BEGIN MATERIAL FOR THIS TASK
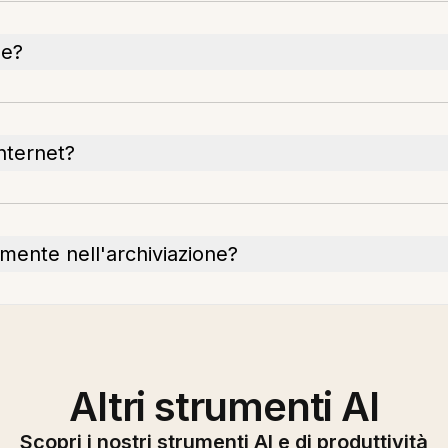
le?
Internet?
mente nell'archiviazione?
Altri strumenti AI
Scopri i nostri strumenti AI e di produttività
END MATERIAL FOR THIS TASK
BEGIN MATERIAL FOR THIS TASK
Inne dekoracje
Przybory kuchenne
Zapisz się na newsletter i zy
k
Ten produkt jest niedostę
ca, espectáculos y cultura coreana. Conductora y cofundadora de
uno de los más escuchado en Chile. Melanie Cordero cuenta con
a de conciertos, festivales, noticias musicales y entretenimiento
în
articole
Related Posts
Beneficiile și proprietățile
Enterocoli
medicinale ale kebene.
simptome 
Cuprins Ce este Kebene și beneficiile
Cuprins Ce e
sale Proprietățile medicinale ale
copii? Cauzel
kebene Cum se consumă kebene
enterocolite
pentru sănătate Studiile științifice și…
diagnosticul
END MATERIAL FOR THIS TASK
BEGIN MATERIAL FOR THIS TASK
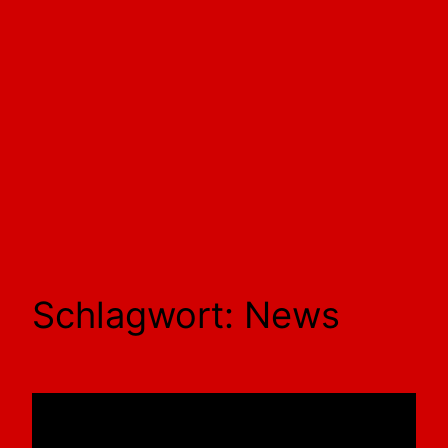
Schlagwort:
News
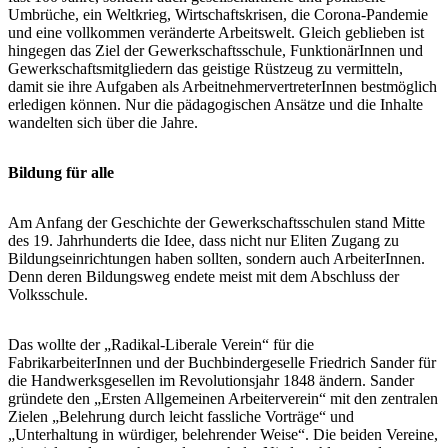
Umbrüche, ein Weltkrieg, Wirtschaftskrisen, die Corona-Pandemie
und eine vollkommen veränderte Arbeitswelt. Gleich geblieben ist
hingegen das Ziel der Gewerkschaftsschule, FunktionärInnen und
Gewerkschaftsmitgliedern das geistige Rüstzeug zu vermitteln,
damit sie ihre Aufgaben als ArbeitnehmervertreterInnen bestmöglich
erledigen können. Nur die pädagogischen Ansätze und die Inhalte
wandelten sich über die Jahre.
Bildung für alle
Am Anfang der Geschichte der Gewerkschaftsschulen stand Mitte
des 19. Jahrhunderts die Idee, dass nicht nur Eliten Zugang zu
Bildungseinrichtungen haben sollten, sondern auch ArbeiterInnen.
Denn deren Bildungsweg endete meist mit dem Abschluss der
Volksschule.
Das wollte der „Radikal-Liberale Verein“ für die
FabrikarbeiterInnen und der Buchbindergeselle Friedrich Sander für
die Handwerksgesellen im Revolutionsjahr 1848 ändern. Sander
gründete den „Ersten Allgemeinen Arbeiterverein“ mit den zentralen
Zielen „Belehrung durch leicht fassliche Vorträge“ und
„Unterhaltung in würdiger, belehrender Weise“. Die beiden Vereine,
END MATERIAL FOR THIS TASK
→ TASK INSTRUCTIONS
The line above containing "Ten produkt jest niedostę", the line containing "diagnosticul", and every line between them are to be transcribed exactly; no other line is wanted.

→ THE COMPLETED TASK
Ten produkt jest niedostę
ca, espectáculos y cultura coreana. Conductora y cofundadora de
uno de los más escuchado en Chile. Melanie Cordero cuenta con
a de conciertos, festivales, noticias musicales y entretenimiento
în
articole
Related Posts
Beneficiile și proprietățile
Enterocoli
medicinale ale kebene.
simptome 
Cuprins Ce este Kebene și beneficiile
Cuprins Ce e
sale Proprietățile medicinale ale
copii? Cauzel
kebene Cum se consumă kebene
enterocolite
pentru sănătate Studiile științifice și…
diagnosticul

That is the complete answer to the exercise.